Tutto ciò sembra essere molto distante dalle preoccupazioni delle forze politiche ed economiche che plasmano la cultura americana. Ma sotto questo aspetto gli americani non sono diversi da qualunque altro popolo: hanno una naturale disposizione verso l’unico vero Dio che cercano nella realtà, anche nelle circostanze che a prima vista possono apparire più sorde allo spirito. Infatti, ci può essere un anelito maggiore a vivere un’autentica esistenza spirituale entro una cultura autenticamente cattolica proprio dove il materialismo sembra più trionfare. La Chiesa è riuscita a sopravvivere nell’Impero romano e anche a diffondersi in ogni angolo del globo nei due millenni trascorsi, perché ha avuto fede nella Buona Novella.  Anche oggi c’è molta gente a Washington, la Roma del nostro tempo, in cerca della Verità in quelle che sembrano condizioni tutt’altro che favorevoli. I nostri due partiti politici, quello democratico e quello repubblicano,  sembrano entrambi mancare di una visione completamente cristiana, l’uno sacrificando i non-nati per calcolo politico gli altri  sposando una nozione di individualismo piuttosto cruda (sebbene il dibattito sulla riforma della sanità in America sia stato ben condotto dai politici pro-life di entrambi i partiti, per lo più cattolici).

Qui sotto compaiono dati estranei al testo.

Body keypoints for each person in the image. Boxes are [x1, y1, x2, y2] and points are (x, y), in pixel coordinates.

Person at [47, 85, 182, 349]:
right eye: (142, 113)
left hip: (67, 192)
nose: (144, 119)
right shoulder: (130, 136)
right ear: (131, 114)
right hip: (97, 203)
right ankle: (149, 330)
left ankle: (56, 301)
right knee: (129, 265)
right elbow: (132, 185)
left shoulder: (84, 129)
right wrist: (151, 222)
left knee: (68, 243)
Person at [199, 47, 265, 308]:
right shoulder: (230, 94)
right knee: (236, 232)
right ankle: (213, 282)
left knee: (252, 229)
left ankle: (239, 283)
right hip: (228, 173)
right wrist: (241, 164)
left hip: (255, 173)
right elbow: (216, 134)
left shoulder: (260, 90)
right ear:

Già nel Diciannovesimo secolo, Tocqueville sottolineava come “gli uomini del nostro tempo siano per natura poco disposti a credere; ma quando hanno un animo religioso, essi trovano immediatamente in se stessi un istinto nascosto che li spinge inconsapevolmente nelle braccia del cattolicesimo […] I nostri discendenti tenderanno sempre più a dividersi in due sole fazioni: quelli che abbandonano del tutto la fede cattolica e quelli che vengono accolti nel seno della Chiesa di Roma”. Questa dinamica ha richiesto molto più tempo di quanto egli aveva previsto per mostrarsi, ma noi oggi possiamo vederne molti segnali, nell’amicizia tra evangelici e cattolici, come nell’ammirazione dei protestanti verso la testimonianza cristiana degli ultimi papi. Ma il successo in questi campi dipenderà dalla capacità del cattolicesimo di rimanere vitale e peculiarmente cattolico. Molti di noi credono che trovare un modo di preservare questa identità – questa fedeltà – nella nebbia delle società moderne, costituisca la sfida e l’esortazione ad essere cattolici nell’America di oggi.